= St. Clare's Monastery (Duncan, British Columbia) =

St. Clare's Monastery is a monastery of the Order of St. Clare in Duncan, British Columbia, Canada. The nuns of the order also go by the name "Poor Clares". They are a contemplative community of women who live the charism of Saint Clare of Assisi and form the Second Order in the movement started by Saint Francis of Assisi.

==History==
In 1912, three nuns came to Victoria, British Columbia from New Orleans, Louisiana. They established on December 8, 1912, the first English-speaking monastery of the Primitive Observance of St. Clare in Canada. While the community grew for a time, the climate proved difficult for many members of the community, and most returned to the monastery in New Orleans.

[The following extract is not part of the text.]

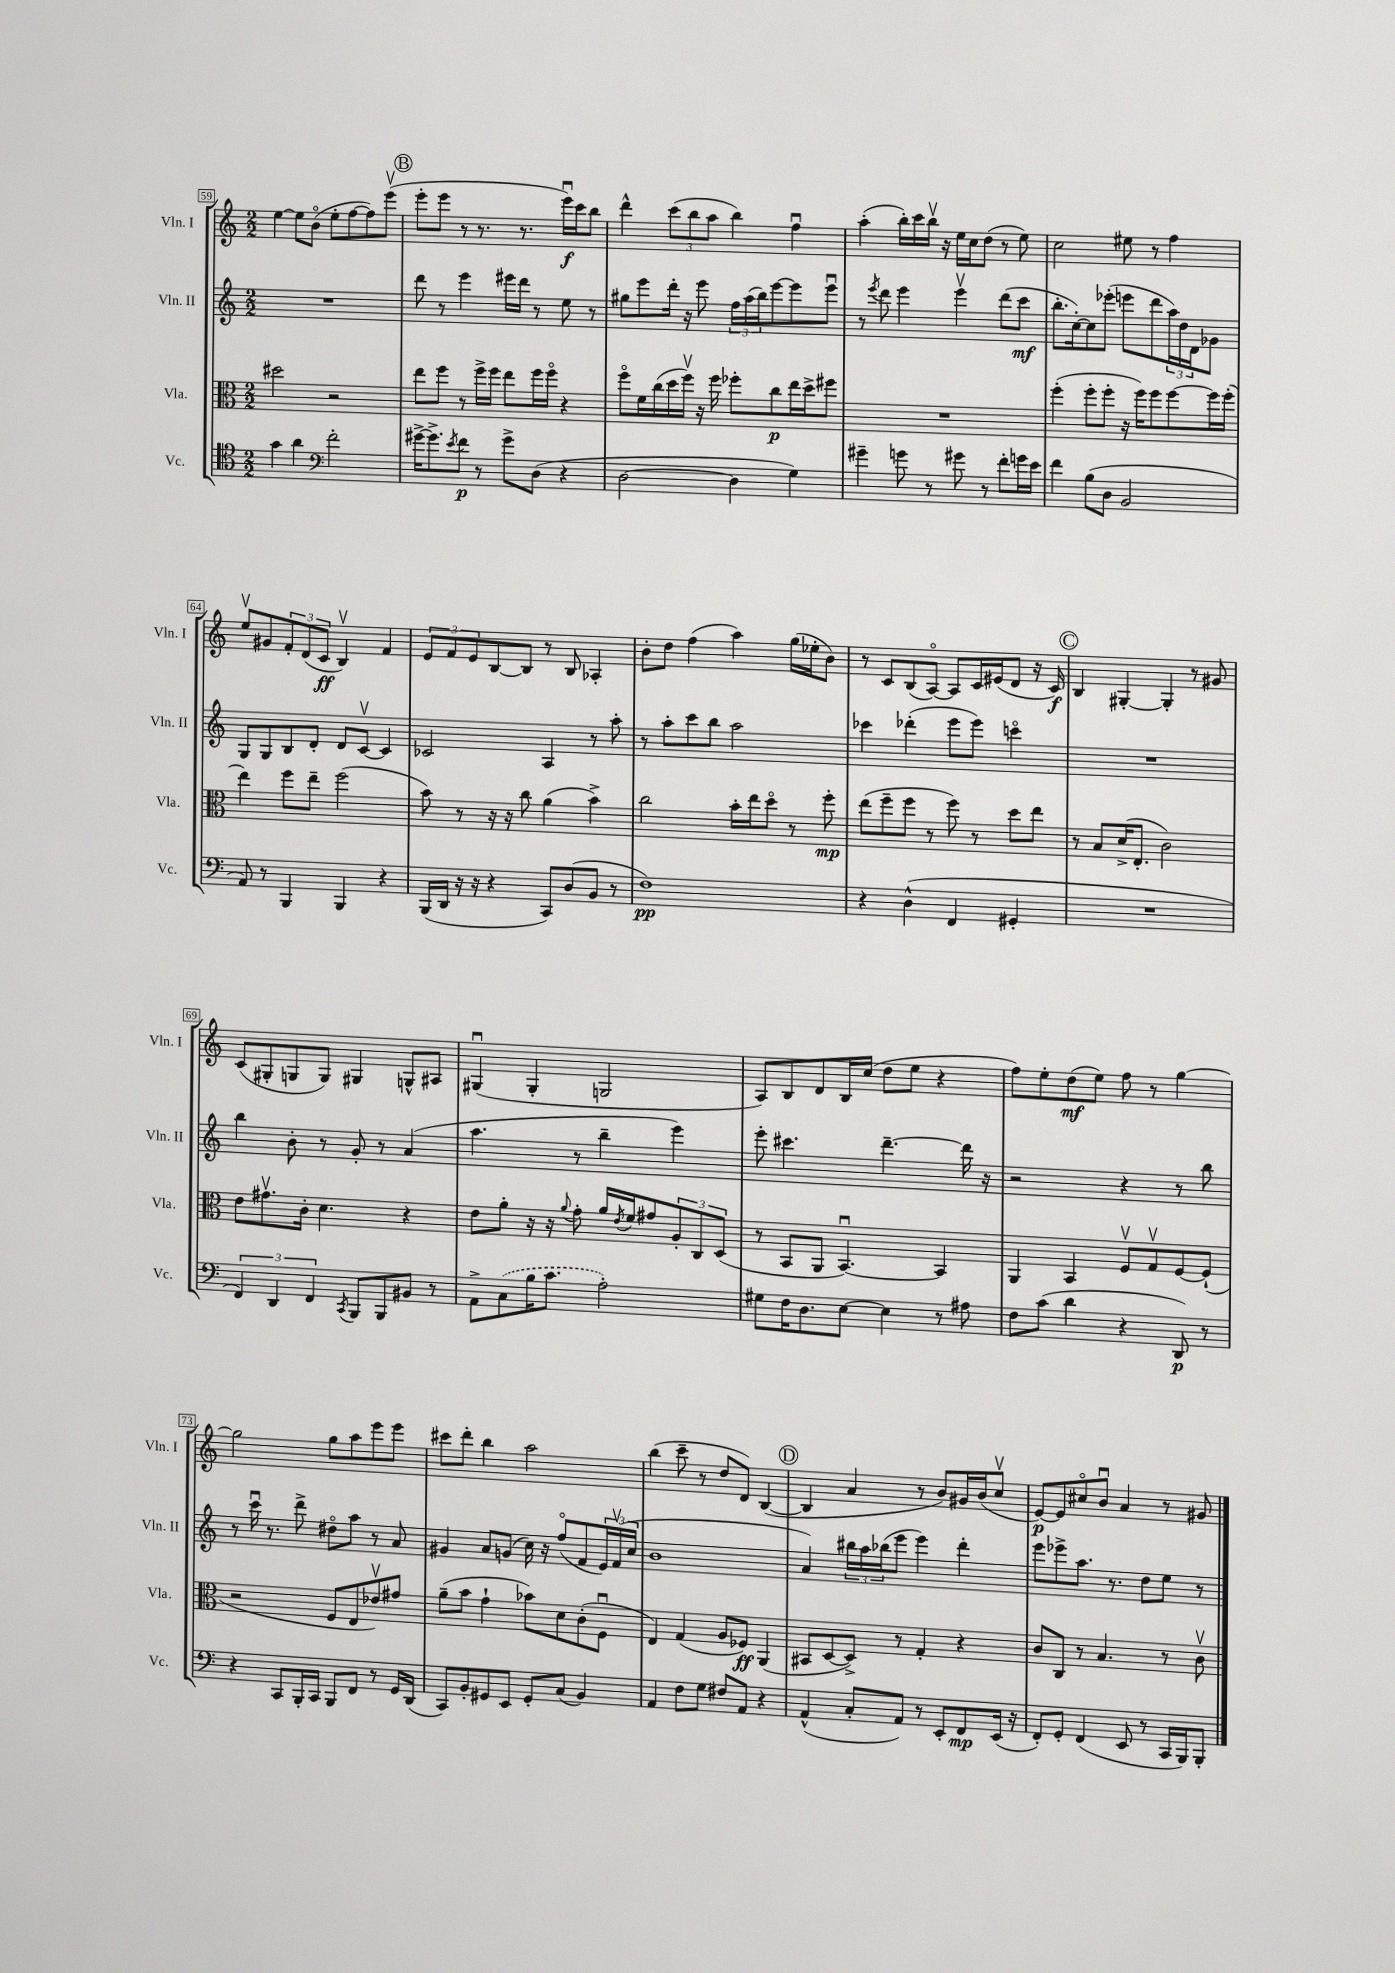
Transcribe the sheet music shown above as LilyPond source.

Three of the nuns decided to remain and struggled for years establishing their way of life in the remoteness of Vancouver Island. Eventually they began to receive applicants who preserved in their way of life, and the community took root.

Due to the growing urbanization of the city of Victoria, and the difficulty of maintaining the large monastery which they had built, the community relocated in 1973 to Duncan. They remain a small community, numbering only eight in 2010, but the natural beauty of their current setting provides a setting they find more conducive to their way of life. In 2012 they celebrated 100 years of ministry in the Diocese of Victoria.

In September 2018 the 5 remaining sisters moved from their large building at 2359 Calais Road in Duncan to the smaller former residence of the Franciscan Friars just across the road. They now live out their contemplative life of prayer at 2382 Calais Road.